1. I'll try and explain the details of my suggestion. Made two sketches in paint, they dont look very good but hopfully you'll understand what Im trying to draw.

Give the time difference between point A (0,0) and point B (10,0) it's possible to draw arc line and the position of the sender is located somewhere along this arc.
Sketch of arc
(This is probably not a very accurate drawing)

If you then find the same arc between point C (0,10) and point A (0,0) then the two arc will intersect at one point.

So I need to calculate the arc between point A and point B. If you take a look at this sketch you'll see a snapshoot of one possible solution.

From the above I made this simple formula :
y1 + delay = y2

using pythagorean theorem you can re-write it like this :
sqrt(a^2 + h^2) + delay = sqrt(b^2 + h^2)

You can also write 'b' as 'a-10' - so the you can update the above formula :
sqrt(a^2 + h^2) + delay = sqrt( (10-a)^2 + h^2)

The I remove the square root on the right hand side by raising both sides to the power of 2

( sqrt(a^2 + h^2) + delay)^2 = (10-a)^2 + h^2

After a bit of tweaking I get this forumla

sqrt(a^2 + h^2) = (100 - 20a - delay^2) / (2 * delay)

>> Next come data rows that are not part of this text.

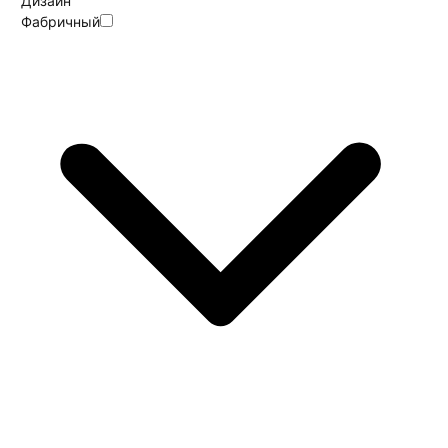
Дизайн
Фабричный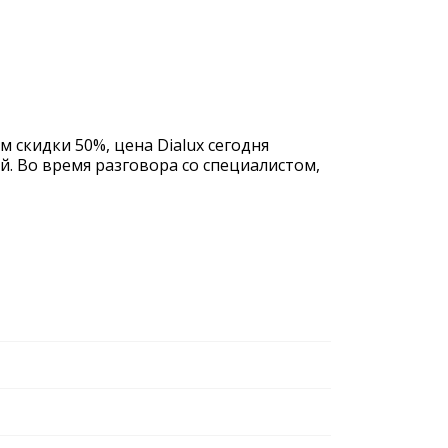
м скидки 50%, цена Dialux сегодня
й. Во время разговора со специалистом,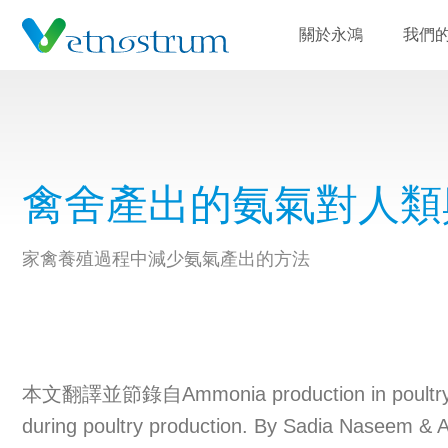
關於永鴻
我們
禽舍產出的氨氣對人類
家禽養殖過程中減少氨氣產出的方法
本文翻譯並節錄自Ammonia production in poultry house
during poultry production. By Sadia Naseem & 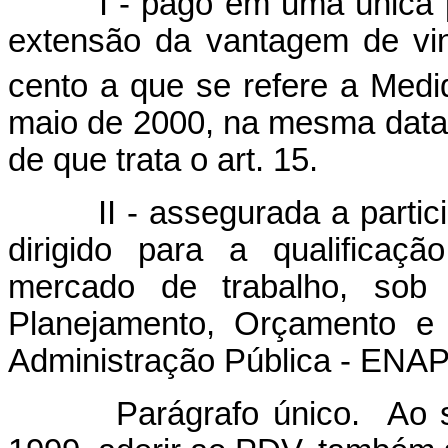
I - pago em uma única par
extensão da vantagem de vint
cento a que se refere a Medi
maio de 2000, na mesma data 
de que trata o art. 15.
II - assegurada a particip
dirigido para a qualificaç
mercado de trabalho, sob 
Planejamento, Orçamento e
Administração Pública - ENAP
Parágrafo único. Ao serv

What I finally end up with is :

(400a^2 / (4 * delay^2) - a^2 - ((1000a-10*a*delay^2) / delay^2) + (( 100 - delay^2) / (2*delay))^2 - h^2)

So what I bascilly do is use a simple for loop where I set h=0 and increase it by 0.05 for each iteration, when I have both the delay and h I can insert them into the above forumla and I get an answer (actually you get two answers from a second degree equation, so thats why I have a method call isAnswerCorrect() which checks which answer is correct. Once I've found a I insert it into an array along with h. This process is done form h=0 till h=10 with baby steps of 0,05.

Not sure if this even makes sense. Please let me know if something was unclear or plain wrong.

Btw, how do you insert a picture into the post ?

2. i was reading this thread and to me it seems as if you are making it more complicated than it has to be. maybe i missed some important information, but each reciever has an infinint amount of points that are x seconds away (only infinint in a technical sense. in reality there are just a lot. on a graph, there would only be a few, depending on the distance and the size of the grid. but you know what i mean.) so if it takes x time for the signal to get to the reciever, then all the points that are y distance away (y being how far sound travels in x time) would form a circle. if you were to make the circle for two points, one of 4 things would happen:
a. the two circles are identical. this is not possible since for that to happen they would have to have the same center, and the 4 recievers do not have the same center, so we can eliminate this outcome
b. the two circles do not intersect at all. in this case there would be no answer, and the problem would be invalid. im assuming that the problem has a solution, so we can eliminate this outcome
c. the two circles cross at one point. i believe this can only happen if the sender is in the dead center, in which case the times would be the same for the two recievers. if that were the case, it would be immediatly obvious, and we would have no need to even do any solving, so we can eliminate this as a possibility.
d. the two circles cross at two points. this is only other possibility. so after we find out where they cross, all we need is to make a circle of possibilities at a third reciever, and we have the solution.

so did i miss something and oversimplify, or what? cuz all that stuff about the arc and physics and what not seems like its overkill on this problem. as for a spefic answer, i dont have one yet, but i didnt want to come up with a solution if im not even solving the problem right.

3. I don't think it's as simple as that. We only the difference between receptions by different sensors. We don't actually know ANY of the distances for sure, only the differences between the distances. That's way this problem has taken so much effort.